Since then, Samus has continued to be the badass we need to defend us against Metroids, but motherhood issues keep following her around. [METROID spoiler warning] In Metroid II, released for old-school Game Boy, Samus destroys the entire species of Metroids, except for one egg, which she witnesses hatching. The newborn Metroid assumes Samus is its mother and helps her escape the dying planet; this Metroid reappears in Super Metroid, the next installment of the series, and continues treating Samus as a parent. [end spoiler] Samus herself never buys in or relinquishes her bounty hunter role, but the Metroid's attachment reminds us that even a genderless warrior can be called upon to fill a nurturing role.
The original Metroid was released in August 1986, just a month after another media phenomenon hit the United States. This phenomenon was Aliens, sequel to the 1979 feature Alien, and according to some sources, this original movie provided Metroid with some of its inspiration. That point aside, there are some undeniable parallels between Ripley and Samus, in particular their shared Female Warrior archetype. Ripley, like Samus, is removed from her gender characteristics, so much that she seems strangely genderless; in Aliens, Ripley, like Samus, is confronting a terrifying counterpart to the Mother figure, the Alien Queen. Eventually, in Alien 3, Ripley reaches the same point that Samus reached in Super Metroid: she is the tentative mother figure to the alien itself, the eternal enemy.
Alien: Resurrection was so weird and discontinuous that I don't really want to discuss it here, but yes, it definitely deals with some motherhood issues.

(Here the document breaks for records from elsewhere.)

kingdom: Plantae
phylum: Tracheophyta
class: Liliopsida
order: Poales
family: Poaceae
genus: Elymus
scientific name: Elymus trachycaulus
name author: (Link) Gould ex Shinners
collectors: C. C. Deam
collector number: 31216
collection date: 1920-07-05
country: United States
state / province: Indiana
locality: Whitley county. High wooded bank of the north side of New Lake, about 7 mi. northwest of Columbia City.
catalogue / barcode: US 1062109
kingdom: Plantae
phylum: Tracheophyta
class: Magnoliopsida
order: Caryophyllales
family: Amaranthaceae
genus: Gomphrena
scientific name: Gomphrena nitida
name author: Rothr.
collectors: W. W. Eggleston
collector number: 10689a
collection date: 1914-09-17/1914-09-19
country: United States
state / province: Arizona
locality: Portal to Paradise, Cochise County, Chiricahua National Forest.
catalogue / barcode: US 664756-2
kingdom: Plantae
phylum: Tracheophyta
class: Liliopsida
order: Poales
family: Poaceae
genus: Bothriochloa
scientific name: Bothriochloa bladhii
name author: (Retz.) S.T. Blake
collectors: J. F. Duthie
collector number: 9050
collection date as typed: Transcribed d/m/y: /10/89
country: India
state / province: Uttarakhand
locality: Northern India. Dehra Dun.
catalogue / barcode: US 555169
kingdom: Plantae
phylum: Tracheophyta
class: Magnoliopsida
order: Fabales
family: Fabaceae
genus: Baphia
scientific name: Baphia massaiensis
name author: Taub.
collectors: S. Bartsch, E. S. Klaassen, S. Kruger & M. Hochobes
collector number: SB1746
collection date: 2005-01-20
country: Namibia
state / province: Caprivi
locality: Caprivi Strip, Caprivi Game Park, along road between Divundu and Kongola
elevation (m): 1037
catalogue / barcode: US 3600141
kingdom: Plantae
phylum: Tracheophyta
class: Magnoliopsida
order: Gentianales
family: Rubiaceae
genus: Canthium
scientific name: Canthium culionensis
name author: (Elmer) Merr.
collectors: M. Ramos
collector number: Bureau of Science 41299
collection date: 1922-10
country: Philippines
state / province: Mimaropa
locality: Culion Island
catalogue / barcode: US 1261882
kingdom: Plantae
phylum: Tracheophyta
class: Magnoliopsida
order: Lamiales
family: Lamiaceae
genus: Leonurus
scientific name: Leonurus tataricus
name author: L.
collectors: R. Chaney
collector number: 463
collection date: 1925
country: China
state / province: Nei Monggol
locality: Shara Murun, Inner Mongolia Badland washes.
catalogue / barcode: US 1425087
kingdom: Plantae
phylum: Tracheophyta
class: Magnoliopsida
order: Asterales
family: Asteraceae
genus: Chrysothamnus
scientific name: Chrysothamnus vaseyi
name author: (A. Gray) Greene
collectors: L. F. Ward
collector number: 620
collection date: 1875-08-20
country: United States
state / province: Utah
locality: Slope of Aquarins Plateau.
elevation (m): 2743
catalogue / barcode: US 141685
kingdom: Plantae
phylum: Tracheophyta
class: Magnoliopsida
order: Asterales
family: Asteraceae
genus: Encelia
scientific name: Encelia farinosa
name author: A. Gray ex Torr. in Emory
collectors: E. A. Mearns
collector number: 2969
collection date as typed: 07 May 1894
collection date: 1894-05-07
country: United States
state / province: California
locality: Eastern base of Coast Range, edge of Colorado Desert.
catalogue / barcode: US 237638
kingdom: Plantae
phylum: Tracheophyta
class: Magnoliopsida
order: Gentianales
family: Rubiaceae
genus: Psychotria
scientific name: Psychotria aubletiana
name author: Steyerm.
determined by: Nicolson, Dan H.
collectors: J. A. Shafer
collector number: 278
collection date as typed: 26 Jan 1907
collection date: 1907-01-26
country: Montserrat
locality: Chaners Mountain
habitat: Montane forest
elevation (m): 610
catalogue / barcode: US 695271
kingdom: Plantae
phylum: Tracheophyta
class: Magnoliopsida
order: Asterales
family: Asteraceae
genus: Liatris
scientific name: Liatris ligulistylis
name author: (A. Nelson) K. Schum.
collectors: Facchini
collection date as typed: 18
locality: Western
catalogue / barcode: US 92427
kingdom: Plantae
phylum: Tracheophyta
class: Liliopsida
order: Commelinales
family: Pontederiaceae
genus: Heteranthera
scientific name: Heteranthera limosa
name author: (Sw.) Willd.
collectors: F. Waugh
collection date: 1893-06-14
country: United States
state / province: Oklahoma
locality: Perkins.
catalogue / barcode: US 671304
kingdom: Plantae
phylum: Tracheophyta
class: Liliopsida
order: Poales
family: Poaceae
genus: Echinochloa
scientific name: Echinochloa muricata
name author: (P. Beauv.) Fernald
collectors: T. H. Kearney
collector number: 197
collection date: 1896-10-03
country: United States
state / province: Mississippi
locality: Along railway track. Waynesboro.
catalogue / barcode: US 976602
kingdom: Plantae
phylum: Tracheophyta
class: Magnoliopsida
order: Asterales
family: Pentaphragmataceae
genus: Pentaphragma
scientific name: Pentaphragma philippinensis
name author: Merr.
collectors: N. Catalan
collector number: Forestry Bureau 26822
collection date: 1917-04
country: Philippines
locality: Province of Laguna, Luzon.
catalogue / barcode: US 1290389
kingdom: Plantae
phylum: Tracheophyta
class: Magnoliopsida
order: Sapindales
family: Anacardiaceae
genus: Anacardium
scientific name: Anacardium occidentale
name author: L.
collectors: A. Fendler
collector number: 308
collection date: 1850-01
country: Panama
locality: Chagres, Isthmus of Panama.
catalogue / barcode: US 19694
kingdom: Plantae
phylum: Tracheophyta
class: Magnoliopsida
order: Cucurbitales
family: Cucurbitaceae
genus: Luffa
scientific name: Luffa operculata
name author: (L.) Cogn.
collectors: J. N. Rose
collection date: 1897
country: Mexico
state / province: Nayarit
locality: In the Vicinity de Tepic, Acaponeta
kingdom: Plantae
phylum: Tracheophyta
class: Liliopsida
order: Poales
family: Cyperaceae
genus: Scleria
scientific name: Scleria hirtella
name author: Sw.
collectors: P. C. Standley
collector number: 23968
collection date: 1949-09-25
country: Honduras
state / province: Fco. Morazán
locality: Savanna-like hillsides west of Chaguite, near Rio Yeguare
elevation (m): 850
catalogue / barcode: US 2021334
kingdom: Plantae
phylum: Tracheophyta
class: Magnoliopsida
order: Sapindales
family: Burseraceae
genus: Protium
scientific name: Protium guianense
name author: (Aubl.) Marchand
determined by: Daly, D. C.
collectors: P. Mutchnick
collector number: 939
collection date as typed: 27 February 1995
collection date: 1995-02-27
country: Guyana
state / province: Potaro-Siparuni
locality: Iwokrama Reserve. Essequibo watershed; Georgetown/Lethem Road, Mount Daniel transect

I'll say it again: issues.
I think, based on some of these observations, we can make some connections between Nintendo's characters and feminism at large. We discussed Zelda in the previous post, pointing out that she retains her femininity and "wisdom"-bearing role, even as she becomes a stronger, more confrontational character. In this role, she is the Feminine Mystique, the woman struggling to negotiate power while respecting her feminine identity. In Zelda, femaleness is interrogated and politicized, but it remains feminine at the core.
Samus Aran is different. Samus has kept the sex, but she's discarded the gender... a female who isn't feminine, even as she's chased around by specters of motherhood. In terms of feminist theory, she's the Cyborg Manifesto, the tract by Donna Haraway that advocates for the complete collapse and reconstruction of gender identity. The femininity that remains in play with Zelda is rendered meaningless in Samus, because she chooses to take on a man's role... and if her technology allows her to do that, what it is that makes it a man's role any more? In Samus's world, and perhaps in our own future, masculinity and femininity are mixed in such a stew that it doesn't make much sense to set them apart any more.
There are levels of meaning to video games that belie the youth and charisma of the medium, and they make it a prospect for a new great social forum. By bringing these issues to light, I work toward the critical goal of justifying twelve straight hours on my goddamn couch.